====== Records for the task ======

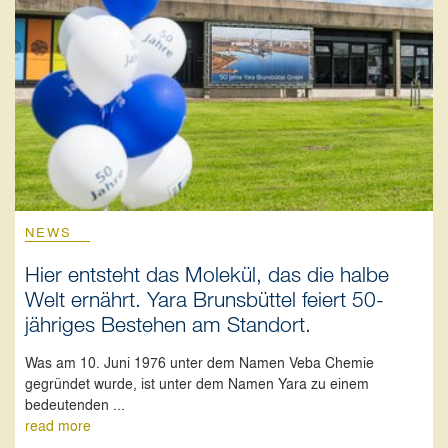
NEWS
Hier entsteht das Molekül, das die halbe
Welt ernährt. Yara Brunsbüttel feiert 50-
jähriges Bestehen am Standort.
Was am 10. Juni 1976 unter dem Namen Veba Chemie
gegründet wurde, ist unter dem Namen Yara zu einem
bedeutenden ...
read more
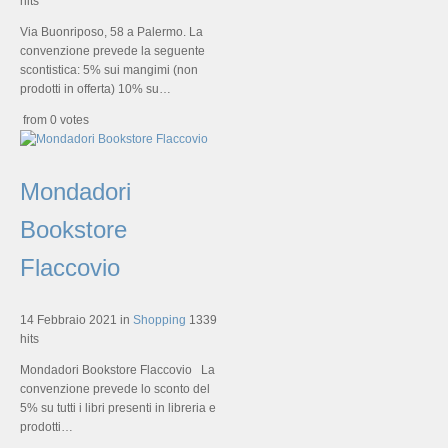
hits
Via Buonriposo, 58 a Palermo. La
convenzione prevede la seguente
scontistica: 5% sui mangimi (non
prodotti in offerta) 10% su…
from 0 votes
Mondadori
Bookstore
Flaccovio
14 Febbraio 2021
in
Shopping
1339
hits
Mondadori Bookstore Flaccovio La
convenzione prevede lo sconto del
5% su tutti i libri presenti in libreria e
prodotti…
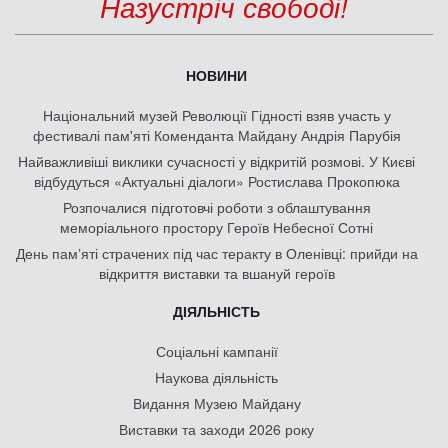
Назустріч свободі!
НОВИНИ
Національний музей Революції Гідності взяв участь у
фестивалі пам'яті Коменданта Майдану Андрія Парубія
Найважливіші виклики сучасності у відкритій розмові. У Києві
відбудуться «Актуальні діалоги» Ростислава Прокопюка
Розпочалися підготовчі роботи з облаштування
меморіального простору Героїв Небесної Сотні
День памʼяті страчених під час теракту в Оленівці: прийди на
відкриття виставки та вшануй героїв
ДІЯЛЬНІСТЬ
Соціальні кампанії
Наукова діяльність
Видання Музею Майдану
Виставки та заходи 2026 року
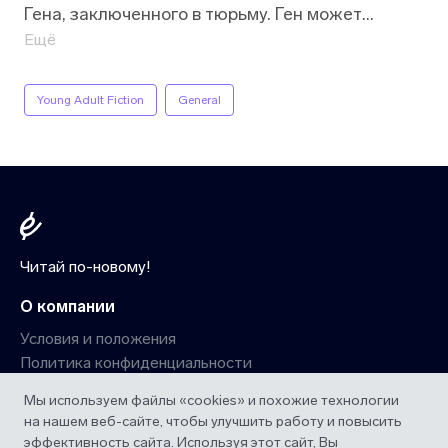
Гена, заключенного в тюрьму. Ген может
украсть все что угодно — по крайней мере, так
Ещё
он говорит. Вместе с солдатом и двумя
учениками волшебника они отправляются на
Young Adult Fiction
General
поиски сокровища, однако волшебник не знает,
что у Гена совсем другие планы…
Читай по-новому!
О компании
Условия и положения
Политика конфиденциальности
Мы используем файлы «cookies» и похожие технологии
Сервис
на нашем веб-сайте, чтобы улучшить работу и повысить
Наша подборка
эффективность сайта. Используя этот сайт, Вы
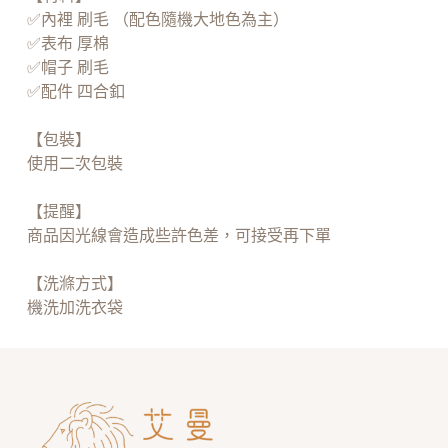
✅內裡 刷毛 （配色隨機大地色為主）
✅表布 厚棉
✅帽子 刷毛
✅配件 四合釦
【包裝】
使用二次包裝
【提醒】
商品因光線會造成些許色差，可接受再下單
【洗滌方式】
機洗加洗衣袋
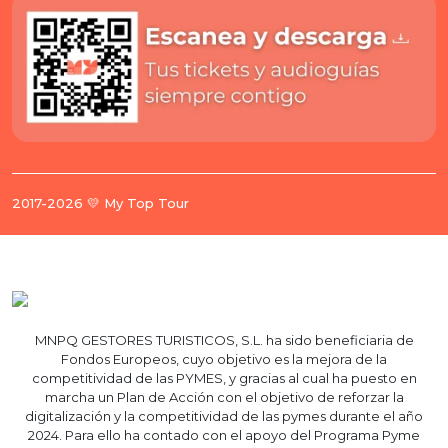
2017-2026 💛 My Top Tour
MNPQ GESTORES TURISTICOS, S.L. ha sido beneficiaria de
Fondos Europeos, cuyo objetivo es la mejora de la
competitividad de las PYMES, y gracias al cual ha puesto en
marcha un Plan de Acción con el objetivo de reforzar la
digitalización y la competitividad de las pymes durante el año
2024. Para ello ha contado con el apoyo del Programa Pyme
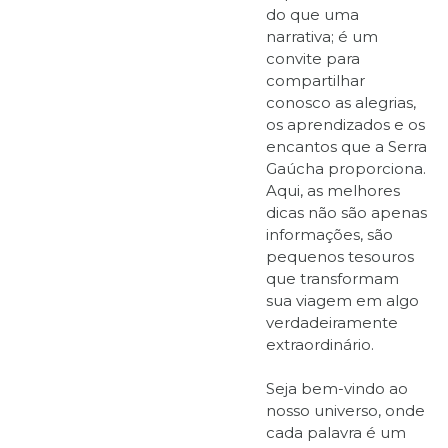
do que uma
narrativa; é um
convite para
compartilhar
conosco as alegrias,
os aprendizados e os
encantos que a Serra
Gaúcha proporciona.
Aqui, as melhores
dicas não são apenas
informações, são
pequenos tesouros
que transformam
sua viagem em algo
verdadeiramente
extraordinário.
Seja bem-vindo ao
nosso universo, onde
cada palavra é um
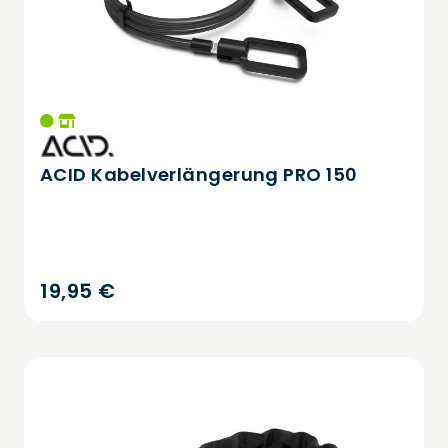
ACID Kabelverlängerung PRO 150
19,95 €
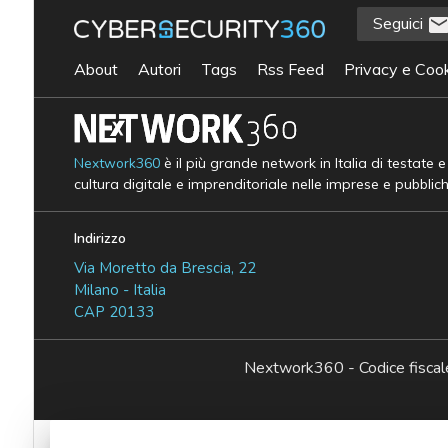
Seguici
About
Autori
Tags
Rss Feed
Privacy e Cook
Nextwork360
è il più grande network in Italia di testate 
cultura digitale e imprenditoriale nelle imprese e pubblic
Indirizzo
Via Moretto da Brescia, 22
Milano - Italia
CAP 20133
Nextwork360 - Codice fisc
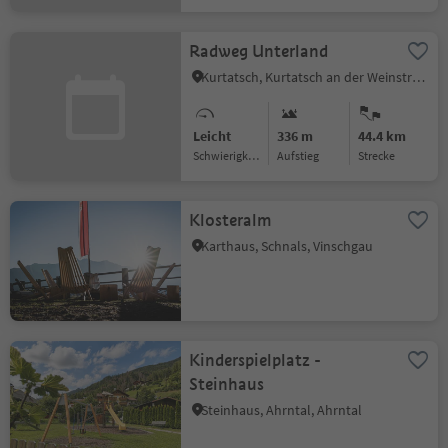
Radweg Unterland
Kurtatsch, Kurtatsch an der Weinstraße, Südtiroler Weinstraße
Leicht
336 m
44.4 km
Schwierigkeitsgrad
Aufstieg
Strecke
Klosteralm
Karthaus, Schnals, Vinschgau
Kinderspielplatz -
Steinhaus
Steinhaus, Ahrntal, Ahrntal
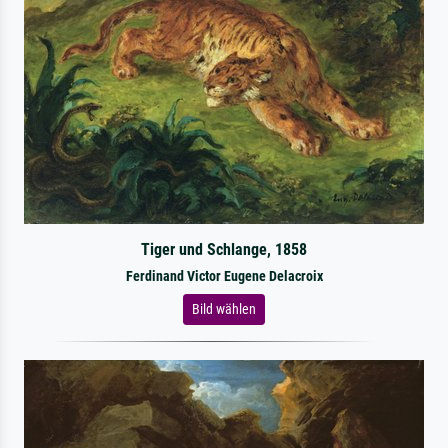
Tiger und Schlange, 1858
Ferdinand Victor Eugene Delacroix
Bild wählen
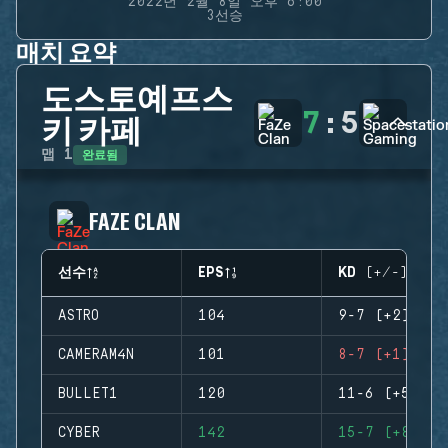
2022년 2월 8일 오후 6:00
3선승
매치 요약
도스토예프스
7
:
5
키 카페
완료됨
맵
1
FAZE CLAN
선수
EPS
KD (+/-)
ASTRO
104
9-7 (+2)
CAMERAM4N
101
8-7 (+1)
BULLET1
120
11-6 (+5)
CYBER
142
15-7 (+8)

======

Exercise description:
Print every line of text from all the records above, unchanged and in the same order. Leave the pictures out of your answer.

Expected answer:
NEWS
Hier entsteht das Molekül, das die halbe
Welt ernährt. Yara Brunsbüttel feiert 50-
jähriges Bestehen am Standort.
Was am 10. Juni 1976 unter dem Namen Veba Chemie
gegründet wurde, ist unter dem Namen Yara zu einem
bedeutenden ...
read more
hits
Via Buonriposo, 58 a Palermo. La
convenzione prevede la seguente
scontistica: 5% sui mangimi (non
prodotti in offerta) 10% su…
from 0 votes
Mondadori
Bookstore
Flaccovio
14 Febbraio 2021
in
Shopping
1339
hits
Mondadori Bookstore Flaccovio La
convenzione prevede lo sconto del
5% su tutti i libri presenti in libreria e
prodotti…
Назустріч свободі!
НОВИНИ
Національний музей Революції Гідності взяв участь у
фестивалі пам'яті Коменданта Майдану Андрія Парубія
Найважливіші виклики сучасності у відкритій розмові. У Києві
відбудуться «Актуальні діалоги» Ростислава Прокопюка
Розпочалися підготовчі роботи з облаштування
меморіального простору Героїв Небесної Сотні
День памʼяті страчених під час теракту в Оленівці: прийди на
відкриття виставки та вшануй героїв
ДІЯЛЬНІСТЬ
Соціальні кампанії
Наукова діяльність
Видання Музею Майдану
Виставки та заходи 2026 року
Гена, заключенного в тюрьму. Ген может
украсть все что угодно — по крайней мере, так
Ещё
он говорит. Вместе с солдатом и двумя
учениками волшебника они отправляются на
Young Adult Fiction
General
поиски сокровища, однако волшебник не знает,
что у Гена совсем другие планы…
Читай по-новому!
О компании
Условия и положения
Политика конфиденциальности
Мы используем файлы «cookies» и похожие технологии
Сервис
на нашем веб-сайте, чтобы улучшить работу и повысить
Наша подборка
эффективность сайта. Используя этот сайт, Вы
✅內裡 刷毛 （配色隨機大地色為主）
✅表布 厚棉
✅帽子 刷毛
✅配件 四合釦
【包裝】
使用二次包裝
【提醒】
商品因光線會造成些許色差，可接受再下單
【洗滌方式】
機洗加洗衣袋
2017-2026 💛 My Top Tour
MNPQ GESTORES TURISTICOS, S.L. ha sido beneficiaria de
Fondos Europeos, cuyo objetivo es la mejora de la
competitividad de las PYMES, y gracias al cual ha puesto en
marcha un Plan de Acción con el objetivo de reforzar la
digitalización y la competitividad de las pymes durante el año
2024. Para ello ha contado con el apoyo del Programa Pyme
do que uma
narrativa; é um
convite para
compartilhar
conosco as alegrias,
os aprendizados e os
encantos que a Serra
Gaúcha proporciona.
Aqui, as melhores
dicas não são apenas
informações, são
pequenos tesouros
que transformam
sua viagem em algo
verdadeiramente
extraordinário.
Seja bem-vindo ao
nosso universo, onde
cada palavra é um
ACID Kabelverlängerung PRO 150
19,95 €
Seguici
About
Autori
Tags
Rss Feed
Privacy e Cook
Nextwork360
è il più grande network in Italia di testate 
cultura digitale e imprenditoriale nelle imprese e pubblic
Indirizzo
Via Moretto da Brescia, 22
Milano - Italia
CAP 20133
Nextwork360 - Codice fisc
Radweg Unterland
Kurtatsch, Kurtatsch an der Weinstraße, Südtiroler Weinstraße
Leicht
336 m
44.4 km
Schwierigkeitsgrad
Aufstieg
Strecke
Klosteralm
Karthaus, Schnals, Vinschgau
Kinderspielplatz -
Steinhaus
Steinhaus, Ahrntal, Ahrntal
Tiger und Schlange, 1858
Ferdinand Victor Eugene Delacroix
Bild wählen
2022년 2월 8일 오후 6:00
3선승
매치 요약
도스토예프스
7
:
5
키 카페
완료됨
맵
1
FAZE CLAN
선수
EPS
KD (+/-)
ASTRO
104
9-7 (+2)
CAMERAM4N
101
8-7 (+1)
BULLET1
120
11-6 (+5)
CYBER
142
15-7 (+8)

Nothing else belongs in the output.